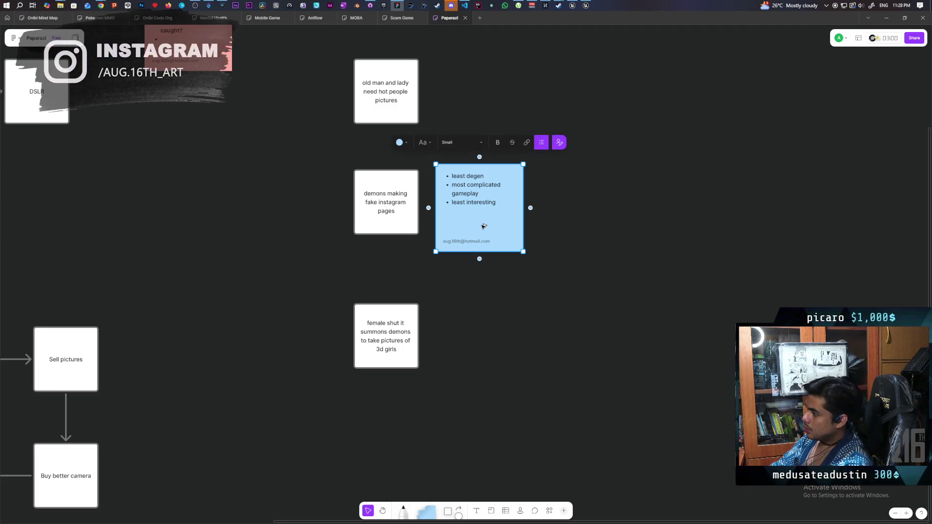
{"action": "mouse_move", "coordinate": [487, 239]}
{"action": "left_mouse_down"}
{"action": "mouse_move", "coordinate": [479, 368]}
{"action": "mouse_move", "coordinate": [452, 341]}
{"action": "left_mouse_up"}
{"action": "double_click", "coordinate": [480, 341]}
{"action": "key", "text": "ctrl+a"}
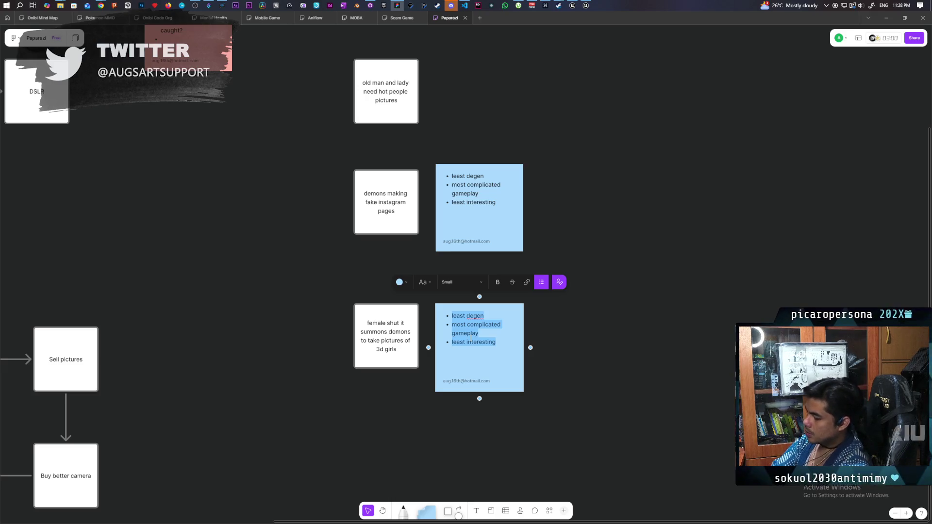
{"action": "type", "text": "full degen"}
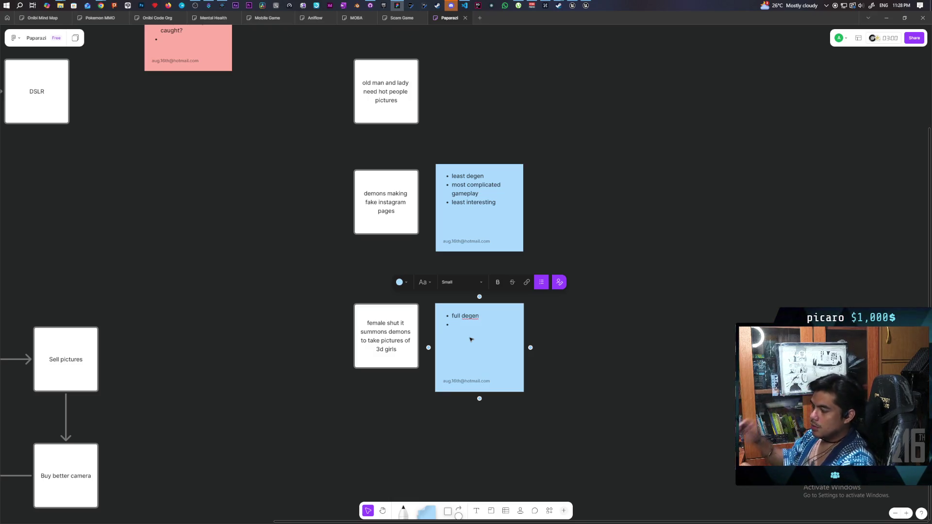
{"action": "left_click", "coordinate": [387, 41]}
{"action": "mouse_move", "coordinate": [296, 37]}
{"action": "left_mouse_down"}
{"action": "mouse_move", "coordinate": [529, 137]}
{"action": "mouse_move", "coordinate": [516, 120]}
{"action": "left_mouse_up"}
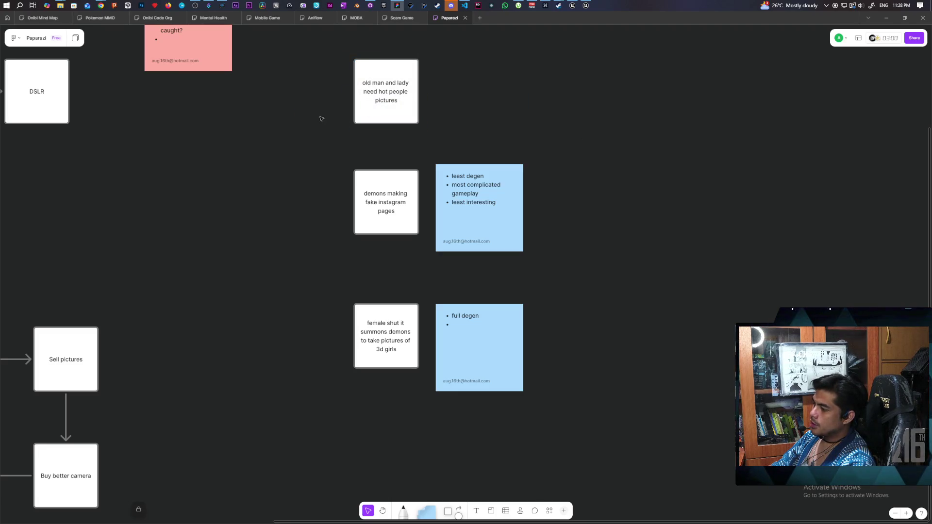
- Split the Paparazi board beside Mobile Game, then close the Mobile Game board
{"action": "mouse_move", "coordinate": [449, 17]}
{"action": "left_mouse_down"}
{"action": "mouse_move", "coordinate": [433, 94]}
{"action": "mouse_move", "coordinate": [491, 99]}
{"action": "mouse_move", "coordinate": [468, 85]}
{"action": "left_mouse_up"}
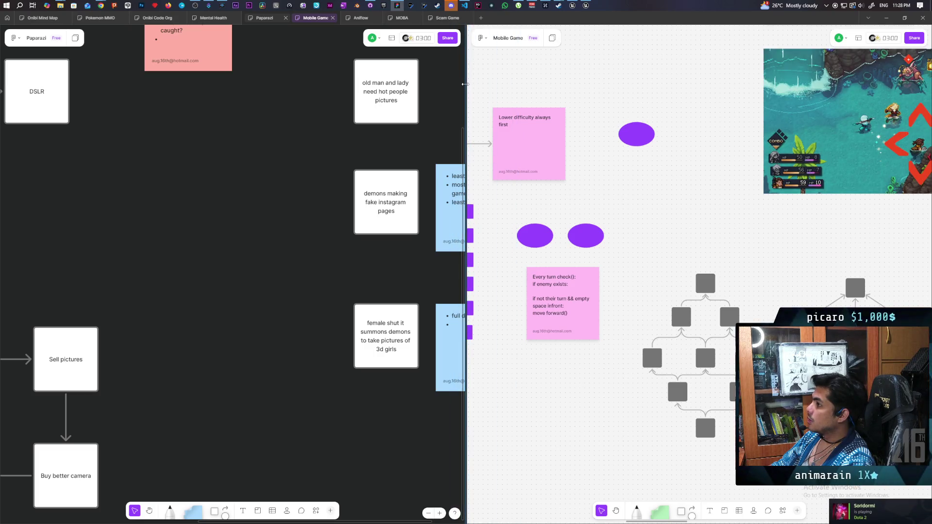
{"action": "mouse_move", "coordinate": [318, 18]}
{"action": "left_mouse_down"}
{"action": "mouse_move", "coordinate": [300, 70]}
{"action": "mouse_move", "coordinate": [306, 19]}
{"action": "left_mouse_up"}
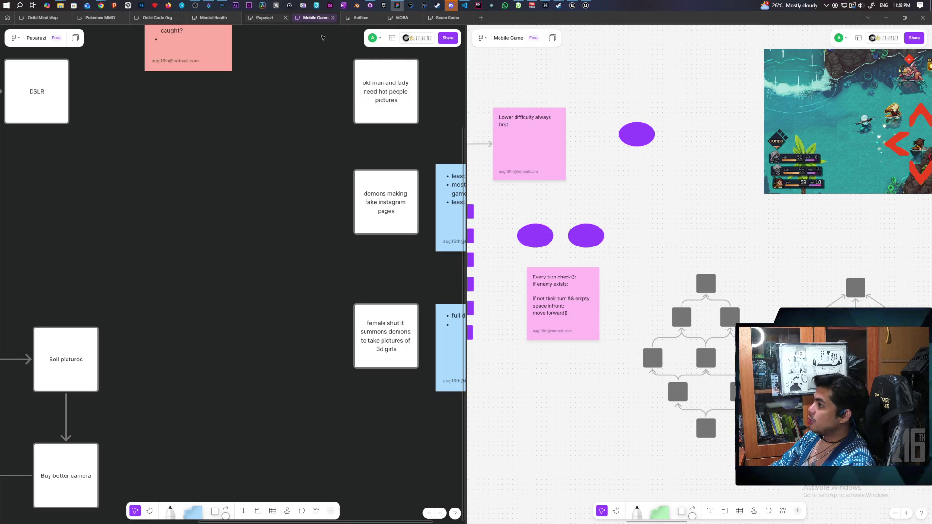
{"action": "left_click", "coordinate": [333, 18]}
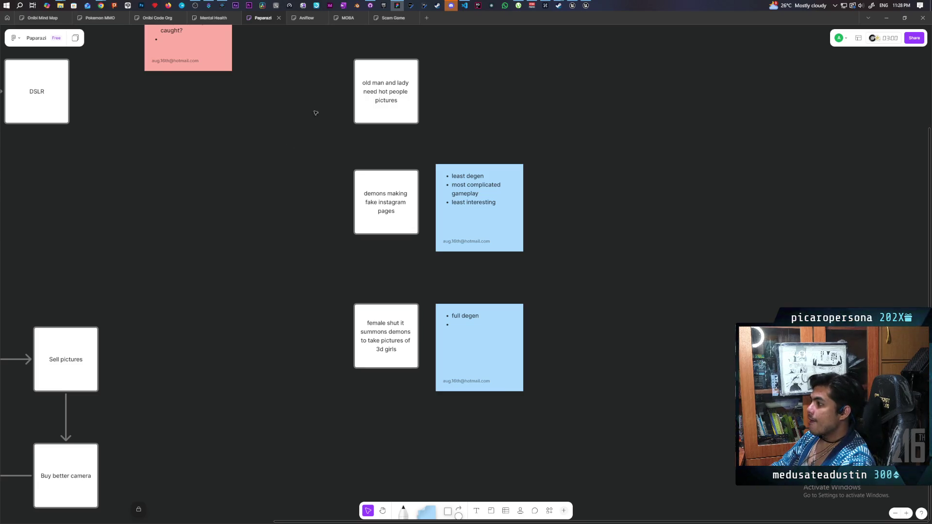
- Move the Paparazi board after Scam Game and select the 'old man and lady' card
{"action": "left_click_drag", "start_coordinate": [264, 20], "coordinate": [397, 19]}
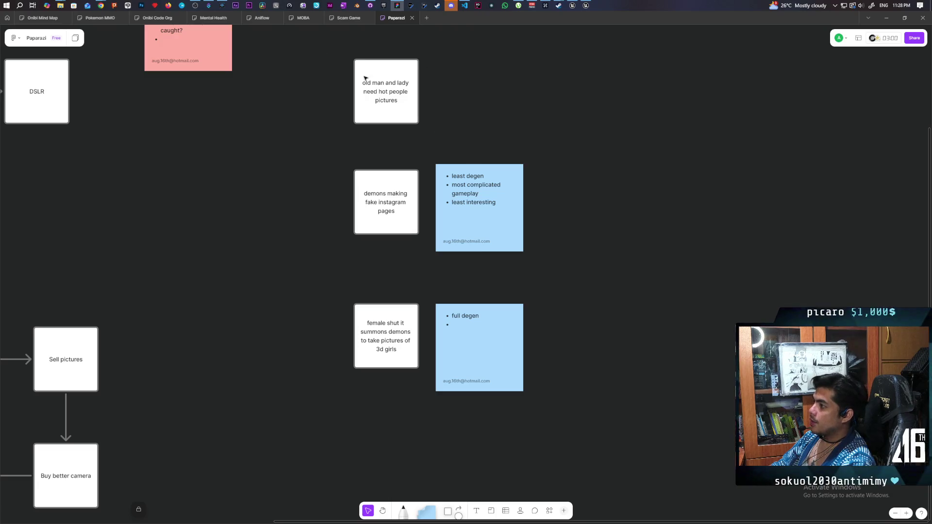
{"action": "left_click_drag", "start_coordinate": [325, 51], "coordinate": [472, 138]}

────────

WORK TO BE COMPLETED:
Using the listing above, return all lines where the word "board" occurs.

TASK SOLUTION:
- Split the Paparazi board beside Mobile Game, then close the Mobile Game board
- Move the Paparazi board after Scam Game and select the 'old man and lady' card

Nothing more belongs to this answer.